* _MATERIAL SUPPLIED_:
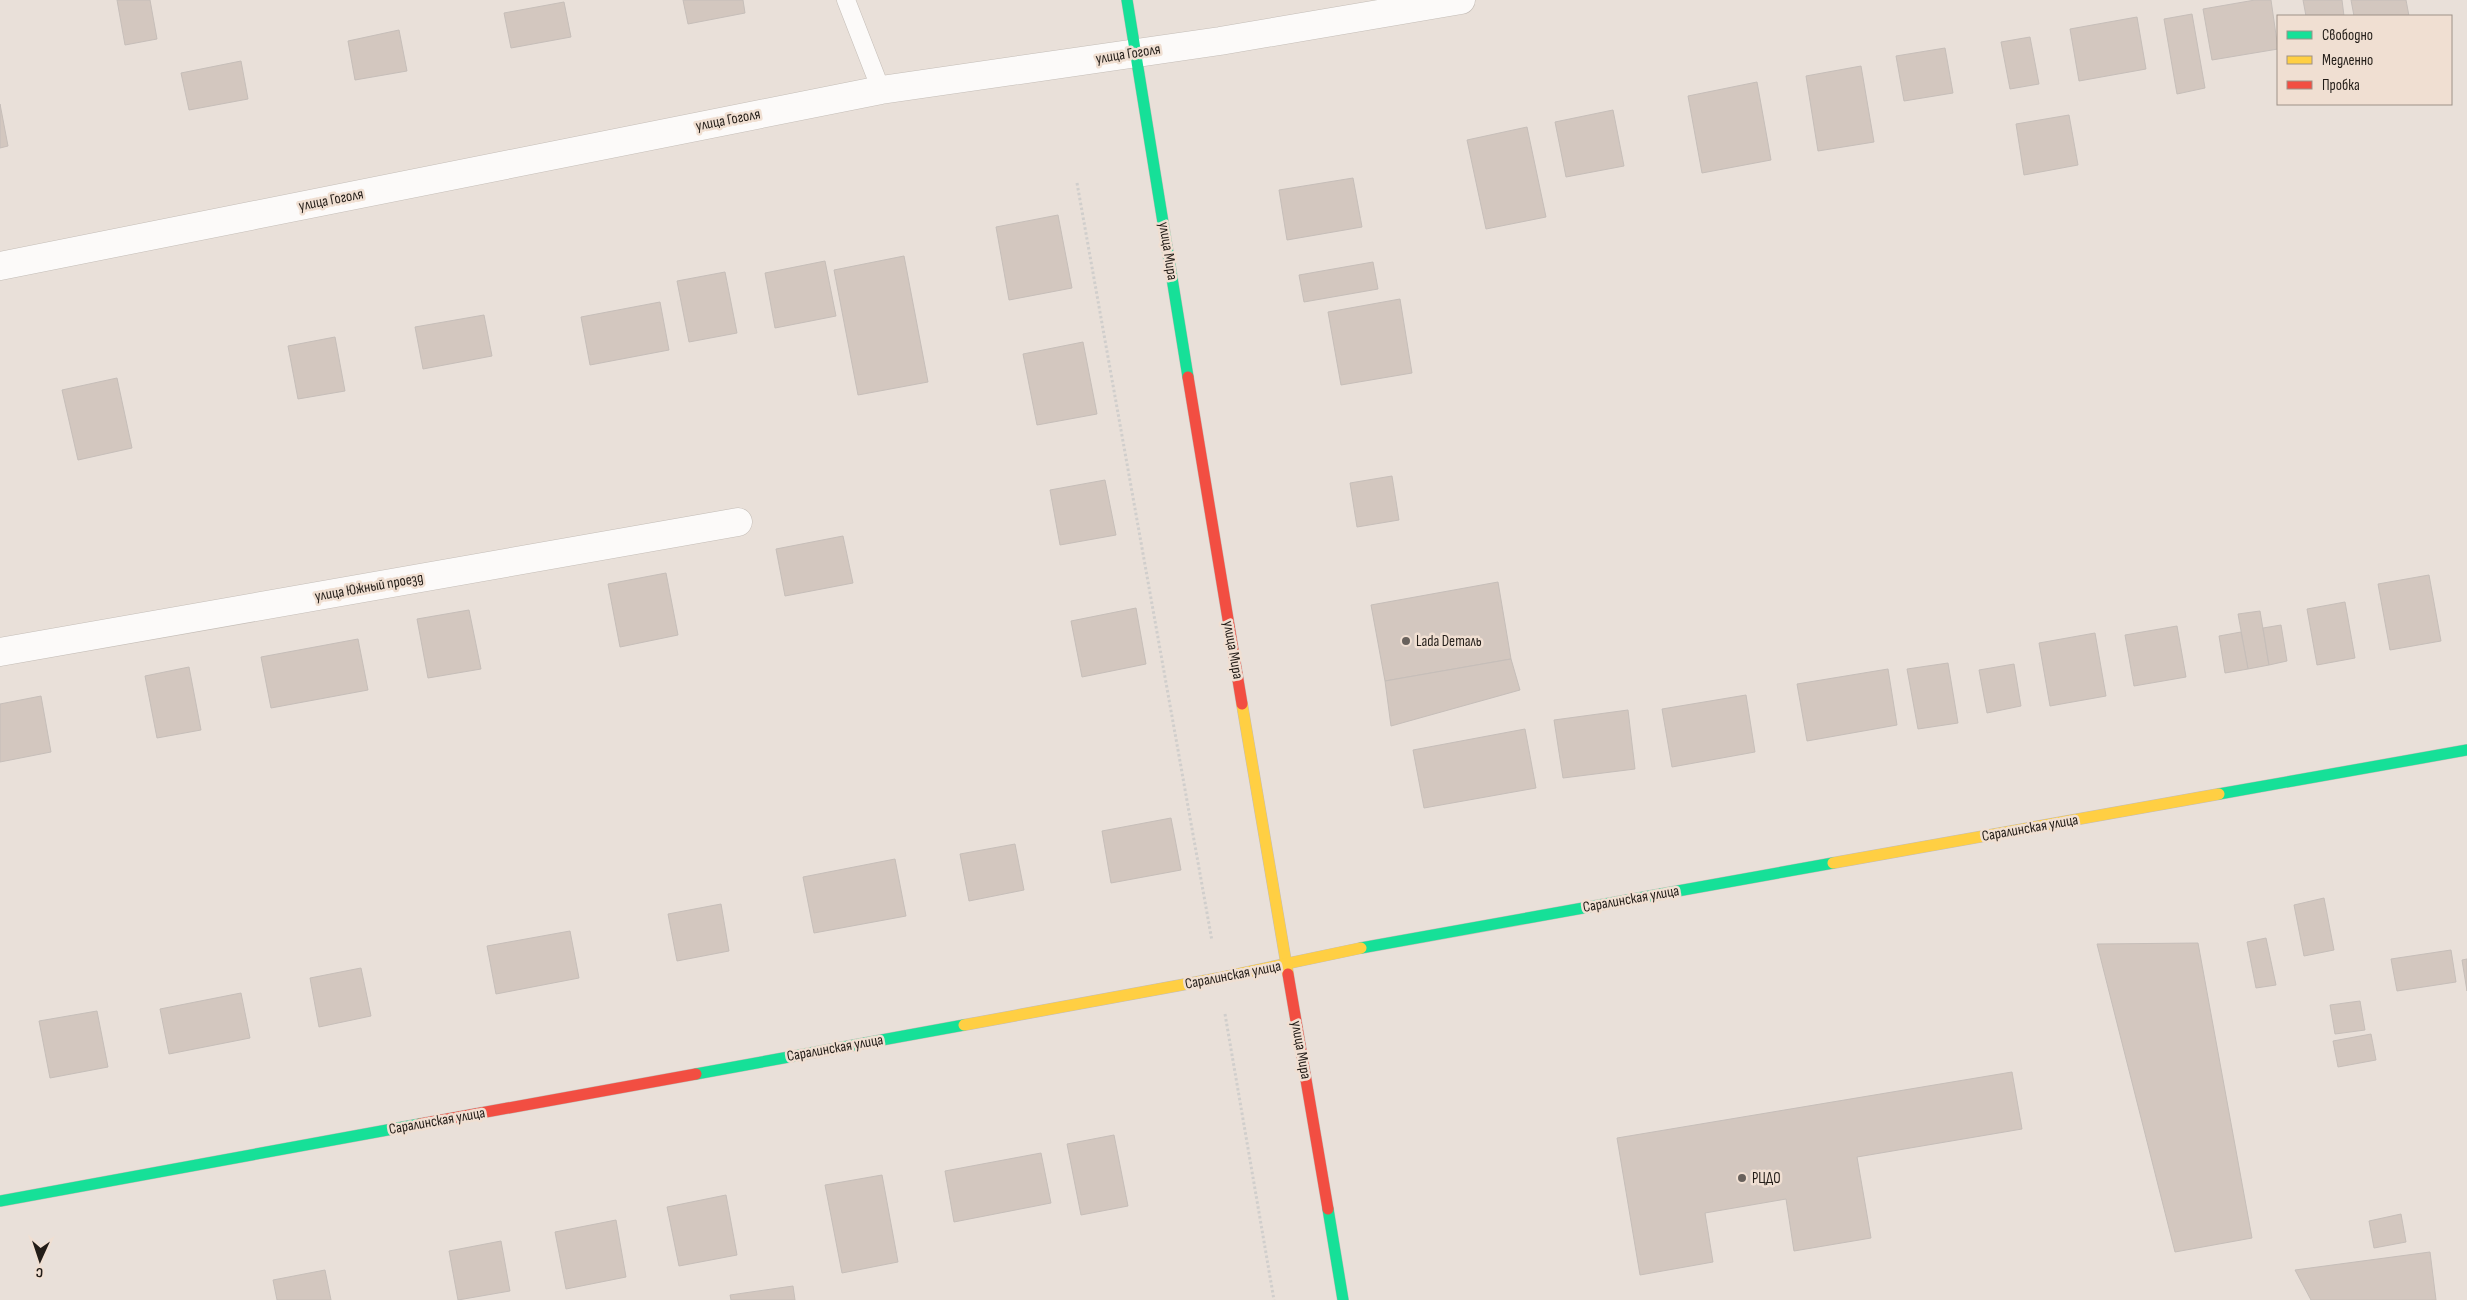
<svg xmlns="http://www.w3.org/2000/svg" width="2467" height="1300" viewBox="0 0 2467 1300" font-family="'Sofia Sans Condensed',sans-serif">
<style>
.building{fill:#d3c7bf;stroke:#c6beb9}
.lines{fill:none;stroke-linecap:round;stroke-linejoin:round}
.lane-casing{stroke:#c4bdb7;stroke-width:19}
.street-casing{stroke:#c4bdb7;stroke-width:29}
.fast-casing{stroke:#c4bdb7;stroke-width:12}
.slow-casing{stroke:#c4bdb7;stroke-width:12}
.jam-casing{stroke:#c4bdb7;stroke-width:12}
.path{stroke:#d0cecc;stroke-width:3;stroke-dasharray:2.5 2.5;stroke-linecap:butt}
.lane{stroke:#fcfaf9;stroke-width:18}
.street{stroke:#fcfaf9;stroke-width:28}
.fast{stroke:#16e098;stroke-width:11}
.slow{stroke:#ffcf43;stroke-width:11}
.jam{stroke:#f24e42;stroke-width:11}
.poi-dot{fill:#68615c;stroke:#f0dfd2;stroke-width:2}
.labels{text-anchor:middle;dominant-baseline:central;stroke-width:5;stroke-linejoin:round;paint-order:stroke}
.street-label{font-size:15px;fill:#231d18;stroke:#f0dfd2}
.poi-label{font-size:15px;fill:#231d18;stroke:#f0dfd2;text-anchor:start}
</style>
<rect width="100%" height="100%" fill="#e9e0d9"/>
<g class="building">
<polygon points="117,0 150,0 157,39 125,45"/>
<polygon points="683,0 743,0 745,13 688,24"/>
<polygon points="2255,0 2271,0 2278,49 2212,60 2203,9"/>
<polygon points="2303,0 2342,0 2344,16 2306,16"/>
<polygon points="2351,0 2406,0 2409,16 2354,16"/>
<polygon points="564,2 571,37 511,48 504,13"/>
<polygon points="2192,14 2205,88 2177,94 2164,19"/>
<polygon points="2137,17 2146,69 2079,81 2070,29"/>
<polygon points="399,30 407,71 355,80 348,41"/>
<polygon points="2030,37 2039,84 2010,89 2001,42"/>
<polygon points="1945,48 1953,93 1904,101 1896,56"/>
<polygon points="241,61 248,99 189,110 181,73"/>
<polygon points="1861,66 1874,142 1818,151 1806,76"/>
<polygon points="1757,82 1771,160 1702,173 1688,96"/>
<polygon points="0,104 8,146 0,148"/>
<polygon points="1613,110 1624,166 1566,177 1555,122"/>
<polygon points="2069,115 2078,165 2024,175 2016,124"/>
<polygon points="1527,127 1546,217 1486,229 1467,140"/>
<polygon points="1353,178 1362,227 1287,240 1279,190"/>
<polygon points="1058,215 1072,288 1009,300 996,227"/>
<polygon points="904,256 928,382 858,395 834,270"/>
<polygon points="825,261 836,316 775,328 765,273"/>
<polygon points="1373,262 1378,289 1304,302 1299,275"/>
<polygon points="725,272 737,333 689,342 677,281"/>
<polygon points="1400,299 1412,373 1341,385 1328,312"/>
<polygon points="660,302 669,350 590,365 581,317"/>
<polygon points="484,315 492,356 423,369 415,327"/>
<polygon points="335,337 345,391 298,399 288,346"/>
<polygon points="1083,342 1097,414 1037,425 1023,354"/>
<polygon points="117,378 132,448 78,460 62,390"/>
<polygon points="1392,476 1399,520 1357,527 1350,483"/>
<polygon points="1105,480 1116,535 1060,545 1050,490"/>
<polygon points="843,536 853,583 785,596 776,549"/>
<polygon points="666,573 678,635 620,647 608,584"/>
<polygon points="2429,575 2441,641 2390,650 2378,584"/>
<polygon points="1498,582 1511,659 1385,681 1371,605"/>
<polygon points="2345,602 2355,658 2317,665 2307,609"/>
<polygon points="1136,608 1146,664 1082,677 1071,621"/>
<polygon points="469,610 481,669 428,678 417,619"/>
<polygon points="2260,611 2269,665 2248,669 2238,614"/>
<polygon points="2281,625 2287,661 2269,665 2263,628"/>
<polygon points="2177,626 2186,677 2134,686 2125,635"/>
<polygon points="2241,632 2248,669 2225,673 2219,636"/>
<polygon points="2095,633 2106,696 2050,706 2039,643"/>
<polygon points="358,639 368,690 271,708 261,657"/>
<polygon points="1511,659 1520,690 1391,726 1385,681"/>
<polygon points="1948,663 1958,723 1918,729 1907,669"/>
<polygon points="2014,664 2021,706 1987,713 1979,670"/>
<polygon points="189,667 201,730 157,738 145,676"/>
<polygon points="1888,669 1897,725 1807,741 1797,684"/>
<polygon points="1746,695 1755,752 1672,767 1662,709"/>
<polygon points="41,696 51,752 0,762 0,704"/>
<polygon points="1628,710 1635,769 1563,778 1554,720"/>
<polygon points="1525,729 1536,788 1424,808 1413,750"/>
<polygon points="1171,818 1181,870 1111,883 1102,831"/>
<polygon points="1015,844 1024,890 969,901 960,854"/>
<polygon points="895,859 906,916 814,933 803,877"/>
<polygon points="2324,898 2334,950 2304,956 2294,905"/>
<polygon points="721,904 729,951 677,961 668,914"/>
<polygon points="570,931 579,978 496,994 487,946"/>
<polygon points="2266,938 2276,985 2256,988 2247,942"/>
<polygon points="2198,943 2252,1238 2175,1252 2097,944"/>
<polygon points="2451,950 2456,982 2397,991 2391,959"/>
<polygon points="2467,959 2467,991 2462,960"/>
<polygon points="361,968 371,1016 319,1027 310,978"/>
<polygon points="241,993 250,1038 169,1054 160,1009"/>
<polygon points="2360,1001 2365,1030 2335,1034 2330,1005"/>
<polygon points="97,1011 108,1067 50,1078 39,1021"/>
<polygon points="2371,1034 2376,1060 2338,1067 2333,1041"/>
<polygon points="2012,1072 2022,1129 1857,1157 1871,1238 1794,1251 1786,1199 1705,1213 1713,1262 1640,1275 1617,1138"/>
<polygon points="1114,1135 1128,1206 1081,1215 1067,1144"/>
<polygon points="1041,1153 1051,1203 954,1222 945,1171"/>
<polygon points="882,1175 898,1262 842,1273 825,1185"/>
<polygon points="726,1195 737,1255 679,1266 667,1207"/>
<polygon points="2401,1214 2406,1242 2374,1248 2369,1221"/>
<polygon points="616,1220 626,1277 566,1289 555,1232"/>
<polygon points="501,1241 510,1291 458,1300 449,1251"/>
<polygon points="2430,1252 2436,1300 2311,1300 2295,1270"/>
<polygon points="325,1270 331,1300 277,1300 273,1280"/>
<polygon points="793,1286 795,1300 731,1300 730,1295"/>
</g>
<g class="lines">
<defs>
<polyline id="lane" points="846,0 881,90"/>
<g id="street">
<polyline points="0,266 881,90 1220,41 1461,0"/>
<polyline points="0,652 738,522"/>
</g>
<g id="fast">
<polyline points="1127,0 1188,377"/>
<polyline points="2219,794 2467,750"/>
<polyline points="1361,948 1833,863"/>
<polyline points="696,1074 964,1025"/>
<polyline points="0,1201 420,1124"/>
<polyline points="1328,1209 1343,1300"/>
</g>
<g id="slow">
<polyline points="1242,704 1288,974"/>
<polyline points="1833,863 2219,794"/>
<polyline points="964,1025 1219,978 1361,948"/>
</g>
<g id="jam">
<polyline points="1188,377 1242,704"/>
<polyline points="1288,974 1328,1209"/>
<polyline points="420,1124 696,1074"/>
</g>
</defs>
<use href="#lane" class="lane-casing"/>
<use href="#street" class="street-casing"/>
<use href="#fast" class="fast-casing"/>
<use href="#slow" class="slow-casing"/>
<use href="#jam" class="jam-casing"/>
<g class="path">
<polyline points="1077,183 1212,941"/>
<polyline points="1225,1014 1274,1300"/>
</g>
<use href="#lane" class="lane"/>
<use href="#street" class="street"/>
<use href="#fast" class="fast"/>
<use href="#slow" class="slow"/>
<use href="#jam" class="jam"/>
</g>
<g class="poi-dot">
<circle cx="1406" cy="641" r="5"/>
<circle cx="1742" cy="1178" r="5"/>
</g>
<g class="labels">
<g class="street-label">
<text transform="translate(1128 54) rotate(-9)">улица Гоголя</text>
<text transform="translate(728 120) rotate(-11)">улица Гоголя</text>
<text transform="translate(331 200) rotate(-11)">улица Гоголя</text>
<text transform="translate(1168 251) rotate(81)">улица Мира</text>
<text transform="translate(369 587) rotate(-10)">улица Южный проезд</text>
<text transform="translate(1233 650) rotate(80)">улица Мира</text>
<text transform="translate(2030 828) rotate(-10)">Саралинская улица</text>
<text transform="translate(1631 899) rotate(-10)">Саралинская улица</text>
<text transform="translate(1233 975) rotate(-11)">Саралинская улица</text>
<text transform="translate(835 1048) rotate(-10)">Саралинская улица</text>
<text transform="translate(1301 1050) rotate(80)">улица Мира</text>
<text transform="translate(437 1121) rotate(-10)">Саралинская улица</text>
</g>
<g class="poi-label">
<text x="1416" y="641">Lada Dеталь</text>
<text x="1752" y="1178">РЦДО</text>
</g>
</g>
<rect x="2277" y="15" width="175" height="90" fill="#f0dfd2" stroke="#9e9188"/>
<rect x="2287" y="31" width="25" height="8" fill="#16e098" stroke="#9e9188"/>
<text x="2322" y="40" font-size="15" fill="#231d18">Свободно</text>
<rect x="2287" y="56" width="25" height="8" fill="#ffcf43" stroke="#9e9188"/>
<text x="2322" y="65" font-size="15" fill="#231d18">Медленно</text>
<rect x="2287" y="81" width="25" height="8" fill="#f24e42" stroke="#9e9188"/>
<text x="2322" y="90" font-size="15" fill="#231d18">Пробка</text>
<g transform="translate(40 1260) rotate(183)" stroke="#f0dfd2" stroke-width="4" paint-order="stroke">
<path d="M0-4L9 19L0 12L-9 19Z" fill="#231d18"/>
<text y="-8" font-size="14" font-weight="bold" text-anchor="middle" fill="#231d18">С</text>
</g>
</svg>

* _WHAT THE TASK ASKS_:
Read the entries above and find each line holding the word "rect". Copy it out.

* _ANSWER BOX_:
<rect width="100%" height="100%" fill="#e9e0d9"/>
<rect x="2277" y="15" width="175" height="90" fill="#f0dfd2" stroke="#9e9188"/>
<rect x="2287" y="31" width="25" height="8" fill="#16e098" stroke="#9e9188"/>
<rect x="2287" y="56" width="25" height="8" fill="#ffcf43" stroke="#9e9188"/>
<rect x="2287" y="81" width="25" height="8" fill="#f24e42" stroke="#9e9188"/>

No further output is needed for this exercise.